Write What You Know?


Writing profs repeated this to me like a broken record. At first, I thought it was an untruth. Now, I realize that writing what you know means including a piece of you in every line, character, and scene in your story. Snatch a page from your life and include it in the piece you write. I am not saying put all of your business in the street. Nooooo! What I am saying is add the spice of real life to your make-believe stories, if writing fiction. If writing nonfiction, add a personal moment that rocked you to the core. Share with the audience until you tell your stories with real passion, vulnerability, and truth. Create worlds in which we’ve never seen with bad-ass characters who say and do things most only dream about and secretly wish they could. Write a story in which the unlikely character wins. Flip the story on its head and keep your readers guessing.

Also, strengthen your knowledge of people. Over time, people watching has become one of my favorite past times because it allows me to see what people do and how they do it. I then infuse what I’ve learned into my characters. Doing so has enriched my characters’ lives and given me new subtleties to sprinkle into their character DNA. When we add the realness of life into our stories, we create moments in which the audience becomes gripped believing what they experience FEELS familiar.

Dare to Share


It takes a brave person to put fingers to keys and type out their souls. That’s what writers do. We allow ourselves to write until our fingers shred and our eyes leak the water of life just to create naked moments on the page that allow others to connect at the gut level because it is there we uncover the truth of our humanity. So, tell your story. Loud. Proud. Full of color and truth.
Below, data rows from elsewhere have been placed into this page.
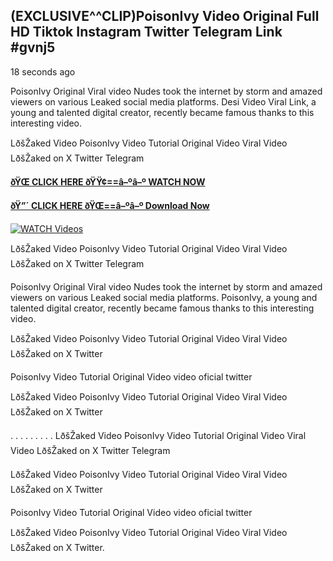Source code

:## (EXCLUSIVE^^CLIP)PoisonIvy Video Original Full HD Tiktok Instagram Twitter Telegram Link #gvnj5

18 seconds ago

PoisonIvy Original Viral video Nudes took the internet by storm and amazed viewers on various Leaked social media platforms. Desi Video Viral Link, a young and talented digital creator, recently became famous thanks to this interesting video.

LðšŽaked Video PoisonIvy Video Tutorial Original Video Viral Video LðšŽaked on X Twitter Telegram

**[ðŸŒ CLICK HERE ðŸŸ¢==â–ºâ–º WATCH NOW](https://clips-mediaa.blogspot.com/2025/02/video-viral-download.html)**

**[ðŸ”´ CLICK HERE ðŸŒ==â–ºâ–º Download Now](https://clips-mediaa.blogspot.com/2025/02/video-viral-download.html)**

[![WATCH Videos](https://i.imgur.com/dJHk4Zq.gif)](https://clips-mediaa.blogspot.com/2025/02/video-viral-download.html)

LðšŽaked Video PoisonIvy Video Tutorial Original Video Viral Video LðšŽaked on X Twitter Telegram

PoisonIvy Original Viral video Nudes took the internet by storm and amazed viewers on various Leaked social media platforms. PoisonIvy, a young and talented digital creator, recently became famous thanks to this interesting video.

LðšŽaked Video PoisonIvy Video Tutorial Original Video Viral Video LðšŽaked on X Twitter

PoisonIvy Video Tutorial Original Video video oficial twitter

LðšŽaked Video PoisonIvy Video Tutorial Original Video Viral Video LðšŽaked on X Twitter

. . . . . . . . . LðšŽaked Video PoisonIvy Video Tutorial Original Video Viral Video LðšŽaked on X Twitter Telegram

LðšŽaked Video PoisonIvy Video Tutorial Original Video Viral Video LðšŽaked on X Twitter

PoisonIvy Video Tutorial Original Video video oficial twitter

LðšŽaked Video PoisonIvy Video Tutorial Original Video Viral Video LðšŽaked on X Twitter.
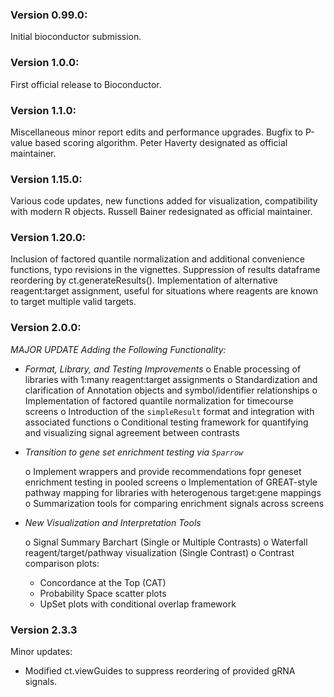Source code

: ### Version 0.99.0: 
Initial bioconductor submission. 

### Version 1.0.0: 
First official release to Bioconductor. 

### Version 1.1.0: 
Miscellaneous minor report edits and performance upgrades. Bugfix to P-value based scoring algorithm. Peter Haverty designated as official maintainer. 

### Version 1.15.0: 
Various code updates, new functions added for visualization, compatibility with modern R objects. Russell Bainer redesignated as official maintainer. 

### Version 1.20.0: 
Inclusion of factored quantile normalization and additional convenience functions, typo revisions in the vignettes. Suppression of results dataframe reordering by ct.generateResults().  Implementation of alternative reagent:target assignment, useful for situations where reagents are known to target multiple valid targets. 

### Version 2.0.0:
_*MAJOR UPDATE Adding the Following Functionality:*_
* *Format, Library, and Testing Improvements*
  o Enable processing of libraries with 1:many reagent:target assignments
  o Standardization and clarification of Annotation objects and symbol/identifier relationships
  o Implementation of factored quantile normalization for timecourse screens
  o Introduction of the `simpleResult` format and integration with associated functions
  o Conditional testing framework for quantifying and visualizing signal agreement between contrasts

* *Transition to gene set enrichment testing via `Sparrow`*

  o Implement wrappers and provide recommendations fopr geneset enrichment testing in pooled screens
  o Implementation of GREAT-style pathway mapping for libraries with heterogenous target:gene mappings
  o Summarization tools for comparing enrichment signals across screens

* *New Visualization and Interpretation Tools*

  o Signal Summary Barchart (Single or Multiple Contrasts)
  o Waterfall reagent/target/pathway visualization (Single Contrast)
  o Contrast comparison plots: 
    - Concordance at the Top (CAT)
    - Probability Space scatter plots
    - UpSet plots with conditional overlap framework
    
### Version 2.3.3 
Minor updates: 

- Modified ct.viewGuides to suppress reordering of provided gRNA signals. 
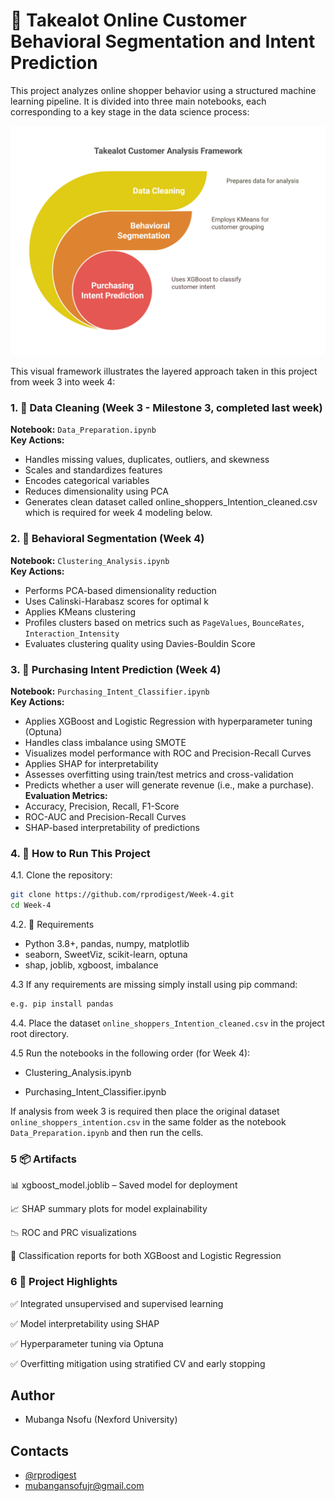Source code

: 
# 🛒 Takealot Online Customer Behavioral Segmentation and Intent Prediction

This project analyzes online shopper behavior using a structured machine learning pipeline. It is divided into three main notebooks, each corresponding to a key stage in the data science process:

![Takealot Analytics Framework](image/Takealot_Framework.png)


This visual framework illustrates the layered approach taken in this project from week 3 into week 4:

### 1. 🧹 Data Cleaning (Week 3 - Milestone 3, completed last week)
**Notebook:** `Data_Preparation.ipynb`  
**Key Actions:**
- Handles missing values, duplicates, outliers, and skewness
- Scales and standardizes features
- Encodes categorical variables
- Reduces dimensionality using PCA
- Generates clean dataset called online_shoppers_Intention_cleaned.csv which is required for week 4 modeling below.

### 2. 🧠 Behavioral Segmentation (Week 4)
**Notebook:** `Clustering_Analysis.ipynb`  
**Key Actions:**
- Performs PCA-based dimensionality reduction
- Uses Calinski-Harabasz scores for optimal k
- Applies KMeans clustering
- Profiles clusters based on metrics such as `PageValues`, `BounceRates`, `Interaction_Intensity`
- Evaluates clustering quality using Davies-Bouldin Score

### 3. 🎯 Purchasing Intent Prediction (Week 4)
**Notebook:** `Purchasing_Intent_Classifier.ipynb`  
**Key Actions:**
- Applies XGBoost and Logistic Regression with hyperparameter tuning (Optuna)
- Handles class imbalance using SMOTE 
- Visualizes model performance with ROC and Precision-Recall Curves
- Applies SHAP for interpretability
- Assesses overfitting using train/test metrics and cross-validation
- Predicts whether a user will generate revenue (i.e., make a purchase).
**Evaluation Metrics:**
- Accuracy, Precision, Recall, F1-Score
- ROC-AUC and Precision-Recall Curves
- SHAP-based interpretability of predictions



### 4. 📁 How to Run This Project 

4.1. Clone the repository:
   ```bash
   git clone https://github.com/rprodigest/Week-4.git
   cd Week-4
   ```
4.2. 📎 Requirements
- Python 3.8+, pandas, numpy, matplotlib
- seaborn, SweetViz, scikit-learn, optuna 
- shap, joblib, xgboost, imbalance

4.3 If any requirements are missing simply install using pip command:
```python
e.g. pip install pandas

```

4.4. Place the dataset `online_shoppers_Intention_cleaned.csv` in the project root directory.

4.5 Run the notebooks in the following order (for Week 4):

 - Clustering_Analysis.ipynb

- Purchasing_Intent_Classifier.ipynb

If analysis from week 3 is required then place the original dataset `online_shoppers_intention.csv` in the same folder as the notebook `Data_Preparation.ipynb`  and then run the cells.


### 5 📦 Artifacts
📊 xgboost_model.joblib – Saved model for deployment

📈 SHAP summary plots for model explainability

📉 ROC and PRC visualizations

🧾 Classification reports for both XGBoost and Logistic Regression


### 6 📌 Project Highlights
✅ Integrated unsupervised and supervised learning

✅ Model interpretability using SHAP

✅ Hyperparameter tuning via Optuna

✅ Overfitting mitigation using stratified CV and early stopping
## Author
- Mubanga Nsofu (Nexford University)

## Contacts
- [@rprodigest](https://x.com/rprodigest)
- mubangansofujr@gmail.com

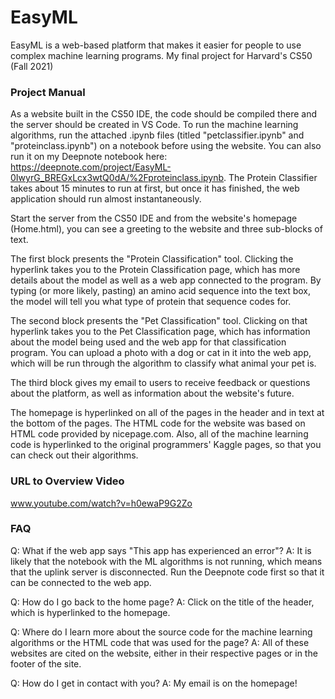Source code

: # EasyML

EasyML is a web-based platform that makes it easier for people to use complex machine learning programs. My final project for Harvard's CS50 (Fall 2021)

### Project Manual

As a website built in the CS50 IDE, the code should be compiled there and the server should be created in VS Code. To run the machine learning algorithms, run the attached .ipynb files (titled "petclassifier.ipynb" and "proteinclass.ipynb") on a notebook before using the website. You can also run it on my Deepnote notebook here: https://deepnote.com/project/EasyML-0IwyrG_BREGxLcx3wtQ0dA/%2Fproteinclass.ipynb. The Protein Classifier takes about 15 minutes to run at first, but once it has finished, the web application should run almost instantaneously.

Start the server from the CS50 IDE and from the website's homepage (Home.html), you can see a greeting to the website and three sub-blocks of text.

The first block presents the "Protein Classification" tool. Clicking the hyperlink takes you to the Protein Classification page, which has more details about the model as well as a web app connected to the program. By typing (or more likely, pasting) an amino acid sequence into the text box, the model will tell you what type of protein that sequence codes for.

The second block presents the "Pet Classification" tool. Clicking on that hyperlink takes you to the Pet Classification page, which has information about the model being used and the web app for that classification program. You can upload a photo with a dog or cat in it into the web app, which will be run through the algorithm to classify what animal your pet is.

The third block gives my email to users to receive feedback or questions about the platform, as well as information about the website's future.

The homepage is hyperlinked on all of the pages in the header and in text at the bottom of the pages. The HTML code for the website was based on HTML code provided by nicepage.com. Also, all of the machine learning code is hyperlinked to the original programmers' Kaggle pages, so that you can check out their algorithms.

### URL to Overview Video

www.youtube.com/watch?v=h0ewaP9G2Zo

### FAQ

Q: What if the web app says "This app has experienced an error"?
A: It is likely that the notebook with the ML algorithms is not running, which means that the uplink server is disconnected. Run the Deepnote code first so that it can be connected to the web app.

Q: How do I go back to the home page?
A: Click on the title of the header, which is hyperlinked to the homepage.

Q: Where do I learn more about the source code for the machine learning algorithms or the HTML code that was used for the page?
A: All of these websites are cited on the website, either in their respective pages or in the footer of the site.

Q: How do I get in contact with you?
A: My email is on the homepage!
Be humble and audacious. Be vulnerable yet strong leaving out not a sordid detail, so others won’t have a chance to paint your picture with their spin. In essence, tell on yourself with flair.


Open your heart and allow the words to dribble all over the page with the power of the message you’ve been hiding. Yeah. I know. You’ve been writing to be liked. Stop it this instance; instead, write to be heard. Write with a message so mind blowing that haters seek you out, because secretly, they want to be you.


Not everyone will enjoy your work. Not everyone will understand it, but some will be touched. Others will find the diamonds you’ve hidden between every word, after each period, and behind every line. They’ll enjoy the verbal cadence of your work, and how your message resonates with their life journeys. You’ll find you’ll receive text messages of encouragement like old-fashion sticky notes in lunch boxes from secret admirers hoping you succeed beyond your ancestors’ wildest dreams.